Radar aims to dominate construction sector

Radar Holdings plans to grow into a complete construction company as part of an ultimate aim to become a provider of housing solutions.
Chief executive Elias Hwenga told analysts last week that Radar Properties will be dominant in the future but the group would overall seek to become a significant player in the construction sector.
Clay bricks are the major cladding material for houses in Zimbabwe and therefore the brick manufacturing industry’s performance is highly influenced by trends in new housing development.

Within its traditional markets, there is intense pressure from substitutes like cement and competition from the many informal farm brick making operations dotted across the country’s low income areas.

We can safely conclude that business growth opportunities within the brick making industry are now limited and this is not taking cognisance of the fact that there is a slowdown in the local economy.

The many dynamics affecting the brick manufacturing industry make the company unattractive to investors. Faced with so many threats; companies like Radar should certainly evolve in order to survive the slump in business.

The trick is to create something that is meaningful and has the relevant scale to grow without adding too much costs and complexity.
The good thing about Radar it seems that after the demerger the company is now structuring itself into a more integrated construction and real estate business.
This means the company will not solely depend on revenues from the brick making and property operations going forward.

This requires that the group reinvents itself and diversify its operations into a more vertically structured organisation with units that feed into each other; taking advantage of growth opportunities up and down the property development value chain.

This presents a very good opportunity to improve its top line and create synergies within the group. In addition to brick making and properties the group could further expand into manufacturing other building materials like tiles, timber and maybe go further into property development and realtor.

The huge cost benefit of this and the resultant growth in revenues will definitely see an improvement in the company’s operating results. We all know that brick making is both labour and energy intensive. These are the major cost drivers, and key to improving profitability is using energy efficient technologies.

The company should therefore look at investing in such technologies so as to improve its cost structure. While Radar released improved results when we compare to last year’s, however, will this be sustainable if we were to forecast a five year period? We would like to think not. These results are more of a mirage than a concerted result of management effort. Firstly the company temporarily shut down one of its factories as a result of depressed demand, this obviously contributed to a reduction in costs.

Secondly there were two types of costs which were once off items last year. There was a fair value loss of $600,000 and non-recurring items of $1,8 million.
If we add all these three together we could possibly see that these items plus the factory shut down contributed hugely to the 62 percent decline in costs from last year; and not the result of operational efficiencies as alluded by management. What we know is that a cost efficient operation does not temporary shut down its factory.

Factory closure and a downward revision of selling prices were the major factors that caused a dip in revenues which were down by 9 percent.
However, the company saw an improvement in brick sales in three regions which include Midlands, Masvingo, and Mashonaland.

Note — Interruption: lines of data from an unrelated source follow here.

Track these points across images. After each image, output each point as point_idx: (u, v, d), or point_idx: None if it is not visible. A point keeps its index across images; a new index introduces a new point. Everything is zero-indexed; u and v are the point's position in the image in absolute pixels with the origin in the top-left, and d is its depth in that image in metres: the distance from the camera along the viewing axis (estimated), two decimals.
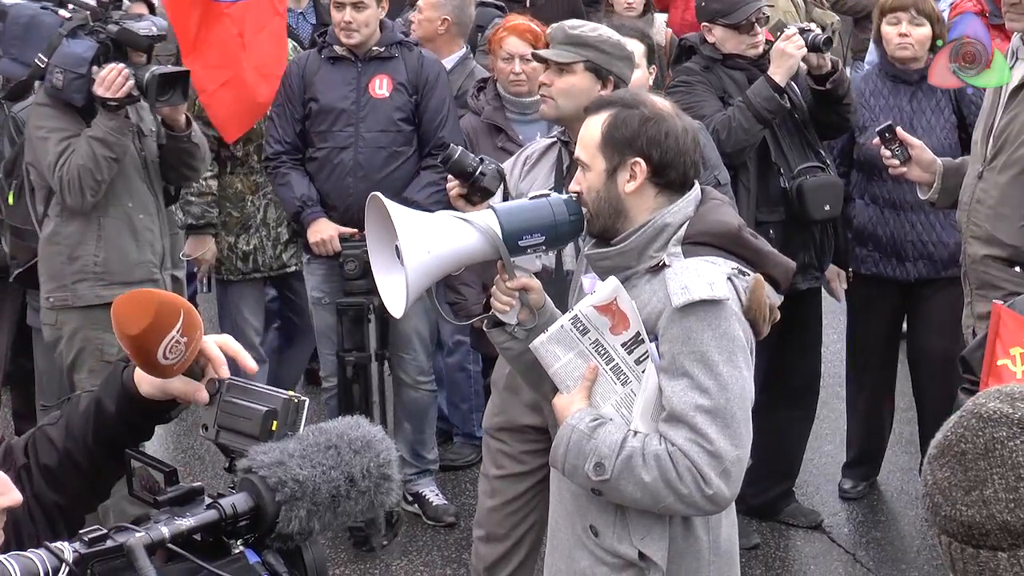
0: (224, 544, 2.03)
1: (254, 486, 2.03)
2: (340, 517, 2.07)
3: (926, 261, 6.24)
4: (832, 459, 7.02)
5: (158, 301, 2.18)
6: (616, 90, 4.70)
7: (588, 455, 3.40)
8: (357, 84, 6.31)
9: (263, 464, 2.03)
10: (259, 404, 2.18)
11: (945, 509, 1.94)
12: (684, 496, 3.35)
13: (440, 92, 6.34)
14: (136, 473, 2.21)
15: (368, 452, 2.07)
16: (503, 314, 3.63)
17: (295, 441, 2.07)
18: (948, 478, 1.94)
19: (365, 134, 6.27)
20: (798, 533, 6.41)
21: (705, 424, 3.33)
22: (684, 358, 3.35)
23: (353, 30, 6.26)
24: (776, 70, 5.88)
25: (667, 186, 3.52)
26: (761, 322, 3.46)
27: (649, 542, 3.50)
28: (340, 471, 2.04)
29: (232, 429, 2.21)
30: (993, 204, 5.04)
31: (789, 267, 3.59)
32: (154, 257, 5.85)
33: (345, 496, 2.05)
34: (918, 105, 6.20)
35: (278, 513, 2.01)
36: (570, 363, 3.48)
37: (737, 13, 6.03)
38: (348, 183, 6.27)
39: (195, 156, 5.93)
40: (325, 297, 6.39)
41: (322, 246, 6.25)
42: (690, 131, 3.55)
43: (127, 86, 5.51)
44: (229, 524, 2.02)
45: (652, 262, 3.47)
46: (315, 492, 2.02)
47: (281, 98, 6.44)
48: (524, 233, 3.50)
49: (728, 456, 3.34)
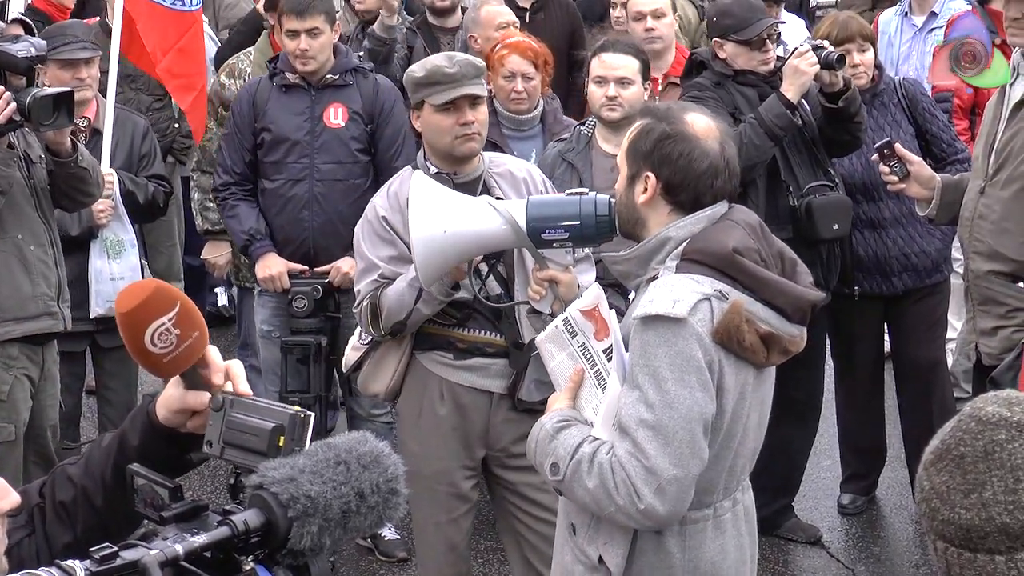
0: (235, 560, 2.03)
1: (265, 502, 2.02)
2: (349, 532, 2.06)
3: (911, 273, 6.26)
4: (831, 474, 7.02)
5: (156, 286, 2.20)
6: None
7: (548, 455, 3.46)
8: (311, 113, 6.13)
9: (274, 480, 2.02)
10: (266, 420, 2.18)
11: (943, 513, 1.95)
12: (620, 507, 3.36)
13: (396, 120, 6.16)
14: (139, 490, 2.20)
15: (376, 467, 2.07)
16: (535, 302, 3.70)
17: (304, 457, 2.06)
18: (946, 482, 1.95)
19: (321, 166, 6.09)
20: (797, 548, 6.40)
21: (645, 439, 3.33)
22: (639, 371, 3.36)
23: (309, 57, 6.08)
24: (788, 87, 5.85)
25: (679, 204, 3.53)
26: (738, 347, 3.39)
27: (610, 548, 3.51)
28: (350, 487, 2.04)
29: (238, 445, 2.20)
30: (996, 219, 5.06)
31: (801, 297, 3.50)
32: (49, 290, 5.57)
33: (355, 511, 2.04)
34: (875, 123, 6.21)
35: (290, 529, 2.01)
36: (562, 363, 3.55)
37: (749, 30, 6.01)
38: (304, 217, 6.11)
39: (86, 181, 5.63)
40: (275, 331, 6.24)
41: (270, 282, 6.11)
42: (711, 157, 3.52)
43: (8, 110, 5.22)
44: (241, 540, 2.01)
45: (653, 273, 3.51)
46: (327, 508, 2.02)
47: (230, 126, 6.25)
48: (548, 226, 3.61)
49: (664, 474, 3.32)
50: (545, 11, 8.15)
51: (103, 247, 6.25)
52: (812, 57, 5.86)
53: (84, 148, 5.68)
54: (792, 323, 3.49)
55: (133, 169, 6.46)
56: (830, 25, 6.27)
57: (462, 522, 4.98)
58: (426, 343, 4.84)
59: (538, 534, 4.85)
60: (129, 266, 6.30)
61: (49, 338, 5.66)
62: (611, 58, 5.75)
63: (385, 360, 4.89)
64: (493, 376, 4.82)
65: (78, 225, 6.16)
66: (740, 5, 6.10)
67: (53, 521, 2.37)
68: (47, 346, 5.65)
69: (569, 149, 5.72)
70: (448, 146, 4.78)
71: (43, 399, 5.66)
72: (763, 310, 3.43)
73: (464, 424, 4.87)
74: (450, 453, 4.88)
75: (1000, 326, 5.11)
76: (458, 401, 4.85)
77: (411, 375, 4.88)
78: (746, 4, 6.13)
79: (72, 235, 6.12)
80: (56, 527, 2.37)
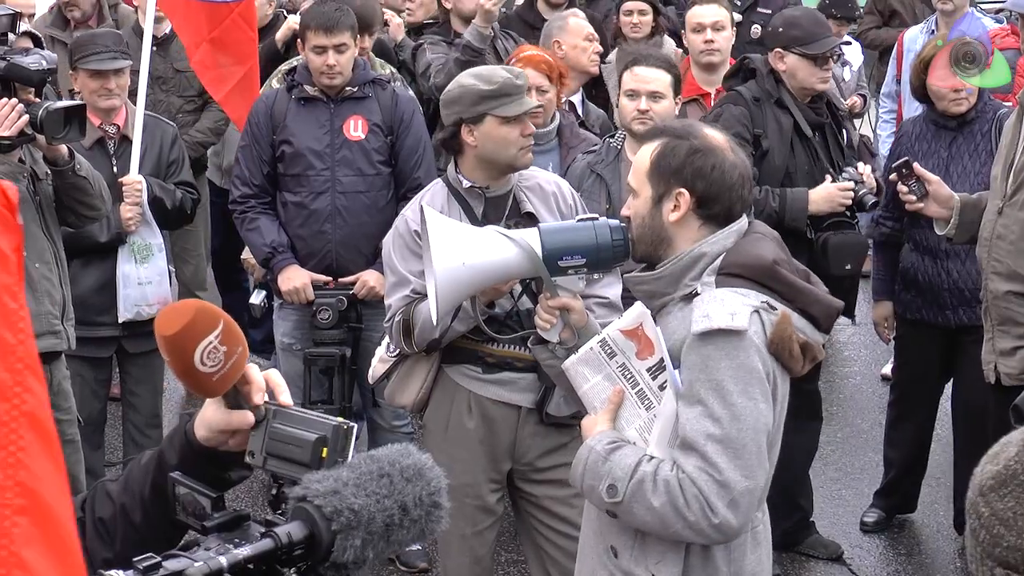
0: (277, 572, 2.02)
1: (309, 515, 2.01)
2: (392, 545, 2.05)
3: (966, 308, 6.13)
4: (854, 491, 7.01)
5: (197, 307, 2.16)
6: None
7: (603, 477, 3.43)
8: (331, 126, 6.12)
9: (318, 493, 2.01)
10: (309, 431, 2.16)
11: (1009, 540, 1.93)
12: (691, 523, 3.35)
13: (416, 131, 6.17)
14: (180, 498, 2.20)
15: (419, 480, 2.06)
16: (545, 332, 3.72)
17: (348, 469, 2.05)
18: (1013, 507, 1.93)
19: (342, 178, 6.09)
20: (818, 565, 6.39)
21: (715, 453, 3.33)
22: (700, 386, 3.36)
23: (337, 72, 6.08)
24: (818, 205, 5.89)
25: (711, 218, 3.53)
26: (788, 358, 3.44)
27: (663, 567, 3.51)
28: (393, 500, 2.03)
29: (280, 456, 2.19)
30: (1014, 240, 5.06)
31: (831, 305, 3.56)
32: (53, 308, 5.51)
33: (399, 525, 2.03)
34: (956, 150, 6.15)
35: (333, 542, 2.00)
36: (598, 385, 3.52)
37: (816, 44, 5.98)
38: (326, 229, 6.11)
39: (88, 191, 5.57)
40: (296, 344, 6.21)
41: (294, 295, 6.09)
42: (739, 167, 3.56)
43: (20, 123, 5.20)
44: (284, 553, 2.01)
45: (686, 290, 3.50)
46: (370, 521, 2.01)
47: (248, 138, 6.23)
48: (565, 254, 3.59)
49: (737, 487, 3.33)
50: None
51: (131, 252, 6.25)
52: (849, 195, 5.88)
53: (82, 158, 5.63)
54: (820, 331, 3.55)
55: (161, 175, 6.46)
56: (935, 47, 6.18)
57: (487, 535, 5.01)
58: (455, 356, 4.86)
59: (560, 548, 4.87)
60: (157, 270, 6.31)
61: (55, 356, 5.62)
62: (644, 72, 5.74)
63: (413, 372, 4.91)
64: (521, 390, 4.84)
65: (107, 231, 6.17)
66: (809, 19, 6.11)
67: (93, 536, 2.36)
68: (54, 364, 5.61)
69: (598, 161, 5.72)
70: (512, 158, 4.79)
71: (56, 415, 5.65)
72: (798, 319, 3.48)
73: (491, 437, 4.88)
74: (477, 466, 4.90)
75: (1019, 346, 5.12)
76: (486, 414, 4.87)
77: (439, 388, 4.91)
78: (815, 19, 6.15)
79: (100, 241, 6.15)
80: (96, 543, 2.36)
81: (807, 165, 6.00)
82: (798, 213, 5.85)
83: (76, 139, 5.39)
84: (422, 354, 4.85)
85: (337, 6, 6.23)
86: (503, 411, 4.87)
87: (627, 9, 8.50)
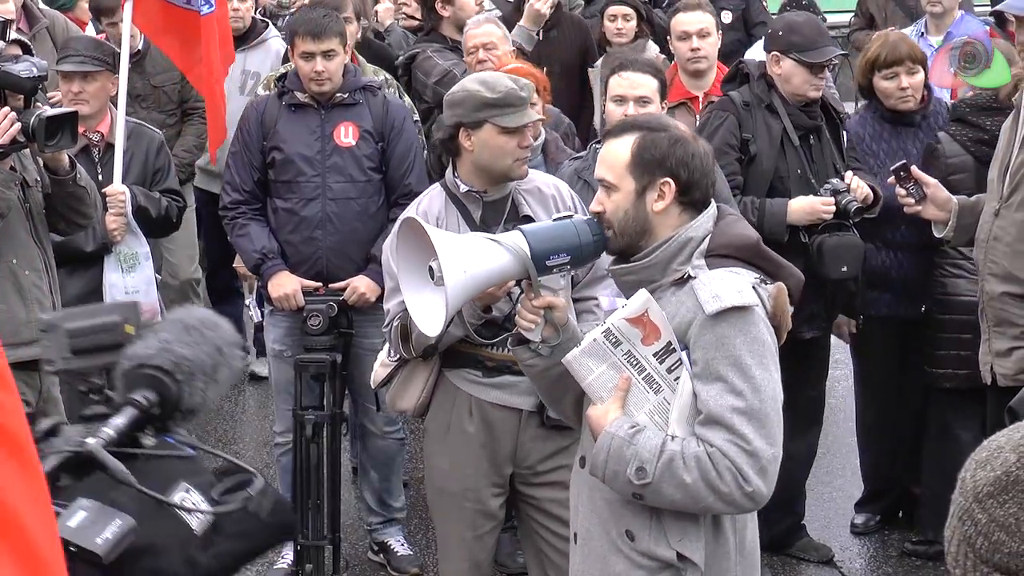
0: (135, 441, 2.11)
1: (151, 377, 2.12)
2: (220, 385, 2.19)
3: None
4: (843, 493, 7.02)
5: None
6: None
7: (629, 460, 3.51)
8: (321, 133, 6.09)
9: (150, 356, 2.14)
10: (109, 316, 2.27)
11: (1010, 545, 1.92)
12: (725, 495, 3.48)
13: (407, 138, 6.16)
14: None
15: (217, 328, 2.21)
16: (528, 331, 3.77)
17: (159, 333, 2.18)
18: (1015, 513, 1.92)
19: (333, 185, 6.06)
20: (809, 568, 6.39)
21: (742, 424, 3.47)
22: (718, 363, 3.49)
23: (325, 79, 6.05)
24: (799, 216, 5.91)
25: (691, 204, 3.66)
26: (783, 328, 3.63)
27: (687, 543, 3.61)
28: (208, 344, 2.18)
29: (88, 350, 2.24)
30: (1011, 241, 5.08)
31: (801, 279, 3.77)
32: (44, 315, 5.50)
33: (221, 364, 2.18)
34: (922, 144, 6.18)
35: (180, 392, 2.13)
36: (603, 375, 3.60)
37: (815, 52, 5.98)
38: (317, 236, 6.08)
39: (84, 201, 5.56)
40: (287, 351, 6.16)
41: (284, 301, 6.04)
42: (709, 152, 3.74)
43: (12, 130, 5.16)
44: (145, 415, 2.11)
45: (676, 275, 3.61)
46: (202, 364, 2.15)
47: (238, 144, 6.22)
48: (551, 253, 3.66)
49: (764, 454, 3.49)
50: (559, 28, 8.26)
51: (117, 261, 6.21)
52: (832, 208, 5.88)
53: (81, 167, 5.61)
54: (791, 304, 3.71)
55: (147, 183, 6.44)
56: (880, 46, 6.26)
57: (487, 539, 5.00)
58: (455, 360, 4.86)
59: (560, 552, 4.83)
60: (144, 279, 6.27)
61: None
62: (631, 76, 5.72)
63: (414, 377, 4.90)
64: (522, 393, 4.82)
65: (93, 241, 6.14)
66: (810, 27, 6.12)
67: None
68: (45, 370, 5.55)
69: (585, 167, 5.70)
70: (507, 168, 4.79)
71: None
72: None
73: (492, 441, 4.88)
74: (478, 470, 4.89)
75: (1015, 347, 5.15)
76: (487, 418, 4.86)
77: (440, 392, 4.90)
78: (817, 27, 6.16)
79: (87, 251, 6.12)
80: None
81: (800, 169, 6.00)
82: (777, 226, 5.87)
83: (68, 146, 5.36)
84: (422, 359, 4.84)
85: (325, 12, 6.21)
86: (504, 415, 4.87)
87: (611, 14, 8.51)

These target areas saw unprecedented double digit growth. If these sales could be sustained at such low prices then investors and analysts could possibly have something to smile about. In our opinion these are possibly once off due to a number of construction projects taking place in those regions, and next year’s results would be the test case on the sustainability of these sales numbers.

The property unit also seems to be besieged by the challenging environment within the property sector. A very low and irregular occupancy rate of 60 percent will definitely not see the unit contributing meaningfully to revenues any time soon.

We definitely wonder what the collection rate is; management has opted for investors and analysts to play the guessing game on this one.
It is good that the group is looking at a property development project in Bulawayo. We hope that they have a solid business model for the project, and have at least an indication of the funding and where it will come from. With a market cap of just above $2 million the reality is that the company will definitely face challenges raising capital given the tight shareholding, considering the bulk of Zimbabwean listed company shun dilution.

While the company has an okay quality of earnings ratio of 1, which is better in comparison to some ZSE peers, the ability to sustain and grow those earnings is of greater importance. We agree that calculating quality of earnings is an important piece of evaluating a company’s financial health as it encompasses the essential economic fundamentals of the business.

The closer the ratio is to zero the higher the company’s quality of earnings. So a ratio of 1 is okay in this market given the quality of earnings ratios we have seen in the last 12 months.

Management at Radar have a big challenge in the forecast period, and this is where we shall judge them. Short of diversifying vertically Radar will remain unattractive, as there is very limited revenue growth in brick making and properties. — Wires.